## [About this exercise]
Nothing less than an exact copy of all the records is required.

## [Information provided]
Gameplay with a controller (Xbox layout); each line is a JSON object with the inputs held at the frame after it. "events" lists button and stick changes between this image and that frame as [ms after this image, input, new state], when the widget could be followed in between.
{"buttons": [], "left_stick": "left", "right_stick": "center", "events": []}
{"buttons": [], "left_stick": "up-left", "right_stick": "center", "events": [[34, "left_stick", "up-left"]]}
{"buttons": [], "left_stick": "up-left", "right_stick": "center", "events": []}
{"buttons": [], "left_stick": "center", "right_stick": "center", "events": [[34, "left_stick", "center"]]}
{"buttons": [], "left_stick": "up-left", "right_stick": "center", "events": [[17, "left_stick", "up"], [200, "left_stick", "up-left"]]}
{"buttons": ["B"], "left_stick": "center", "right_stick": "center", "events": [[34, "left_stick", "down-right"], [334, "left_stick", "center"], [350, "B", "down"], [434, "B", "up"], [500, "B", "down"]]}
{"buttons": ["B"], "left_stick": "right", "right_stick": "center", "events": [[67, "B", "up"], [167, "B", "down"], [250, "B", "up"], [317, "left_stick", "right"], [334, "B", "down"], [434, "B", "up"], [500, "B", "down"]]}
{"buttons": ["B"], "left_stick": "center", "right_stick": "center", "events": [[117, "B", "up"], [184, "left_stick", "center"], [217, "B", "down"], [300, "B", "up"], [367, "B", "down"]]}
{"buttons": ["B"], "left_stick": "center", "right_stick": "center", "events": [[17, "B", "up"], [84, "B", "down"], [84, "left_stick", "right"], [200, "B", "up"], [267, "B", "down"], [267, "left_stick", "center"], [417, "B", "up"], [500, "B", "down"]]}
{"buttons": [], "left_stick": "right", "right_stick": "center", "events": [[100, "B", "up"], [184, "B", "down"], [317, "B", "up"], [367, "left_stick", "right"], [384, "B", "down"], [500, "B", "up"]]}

## [Task output]
Gameplay with a controller (Xbox layout); each line is a JSON object with the inputs held at the frame after it. "events" lists button and stick changes between this image and that frame as [ms after this image, input, new state], when the widget could be followed in between.
{"buttons": [], "left_stick": "left", "right_stick": "center", "events": []}
{"buttons": [], "left_stick": "up-left", "right_stick": "center", "events": [[34, "left_stick", "up-left"]]}
{"buttons": [], "left_stick": "up-left", "right_stick": "center", "events": []}
{"buttons": [], "left_stick": "center", "right_stick": "center", "events": [[34, "left_stick", "center"]]}
{"buttons": [], "left_stick": "up-left", "right_stick": "center", "events": [[17, "left_stick", "up"], [200, "left_stick", "up-left"]]}
{"buttons": ["B"], "left_stick": "center", "right_stick": "center", "events": [[34, "left_stick", "down-right"], [334, "left_stick", "center"], [350, "B", "down"], [434, "B", "up"], [500, "B", "down"]]}
{"buttons": ["B"], "left_stick": "right", "right_stick": "center", "events": [[67, "B", "up"], [167, "B", "down"], [250, "B", "up"], [317, "left_stick", "right"], [334, "B", "down"], [434, "B", "up"], [500, "B", "down"]]}
{"buttons": ["B"], "left_stick": "center", "right_stick": "center", "events": [[117, "B", "up"], [184, "left_stick", "center"], [217, "B", "down"], [300, "B", "up"], [367, "B", "down"]]}
{"buttons": ["B"], "left_stick": "center", "right_stick": "center", "events": [[17, "B", "up"], [84, "B", "down"], [84, "left_stick", "right"], [200, "B", "up"], [267, "B", "down"], [267, "left_stick", "center"], [417, "B", "up"], [500, "B", "down"]]}
{"buttons": [], "left_stick": "right", "right_stick": "center", "events": [[100, "B", "up"], [184, "B", "down"], [317, "B", "up"], [367, "left_stick", "right"], [384, "B", "down"], [500, "B", "up"]]}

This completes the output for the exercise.